Existen varias leyendas sobre el origen de la fe mercedaria en Jerez, muchas conservadas en manuscritos del archivo mercedario de la ciudad. La más popular narra que la fundación del Convento de la Merced en la ciudad de Jerez se realizó sobre el terreno donde antes había existido una fábrica de tejas, del que aún se conservaban el horno donde se cocían ladrillos y tejas.
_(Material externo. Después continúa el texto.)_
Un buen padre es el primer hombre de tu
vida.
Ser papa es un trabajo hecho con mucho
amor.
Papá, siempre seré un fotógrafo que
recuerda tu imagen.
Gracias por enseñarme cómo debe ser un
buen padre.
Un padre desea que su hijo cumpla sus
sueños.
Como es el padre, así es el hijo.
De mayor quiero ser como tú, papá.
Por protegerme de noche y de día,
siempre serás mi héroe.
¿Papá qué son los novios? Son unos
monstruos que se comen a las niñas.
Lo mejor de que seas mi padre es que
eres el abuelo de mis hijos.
La imagen de Nuestra Señora de la Merced fue encontrada, según la tradición, en un horno de cocer tejas y ladrillos en el año de 1268, al efectuarse la fundación del Convento por San Pedro Pascual, siendo a partir de ahí venerada por los pobladores de Jerez.
Al intentar derruirlas para hacer los cimientos del convento, se cuenta que dieron con una oquedad con un pequeño nicho donde se encontraba la imagen de la Virgen, ennegrecida por el humo de la fábrica de tejas.
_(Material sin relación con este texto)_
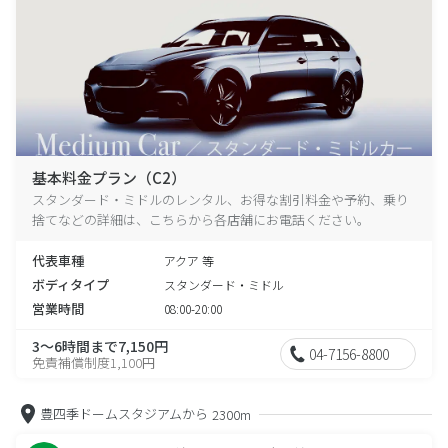
基本料金プラン（C2）
スタンダード・ミドルのレンタル、お得な割引料金や予約、乗り
捨てなどの詳細は、こちらから各店舗にお電話ください。
代表車種
アクア 等
ボディタイプ
スタンダード・ミドル
営業時間
08:00-20:00
3～6時間まで7,150円
04-7156-8800
免責補償制度1,100円
豊四季ドームスタジアムから
2300m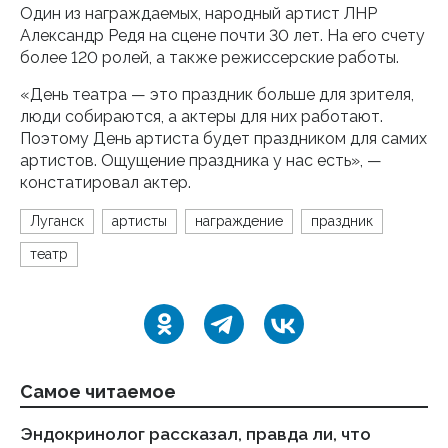
Один из награждаемых, народный артист ЛНР
Александр Редя на сцене почти 30 лет. На его счету
более 120 ролей, а также режиссерские работы.
«День театра — это праздник больше для зрителя,
люди собираются, а актеры для них работают.
Поэтому День артиста будет праздником для самих
артистов. Ощущение праздника у нас есть», —
констатировал актер.
Луганск
артисты
награждение
праздник
театр
Самое читаемое
Эндокринолог рассказал, правда ли, что
Ка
El origen del patronazgo se remonta al siglo XIV cuando los frailes de la Orden se establecieron en la ciudad, tras la Reconquista por parte del Reino de Castilla, en una zona un poco más alejada que la entonces Ermita de Santiago.

Adquirió rápidamente popularidad en los inicios del siglo XV, ya que consta su asistencia en 1410 a actos religiosos en la ciudad.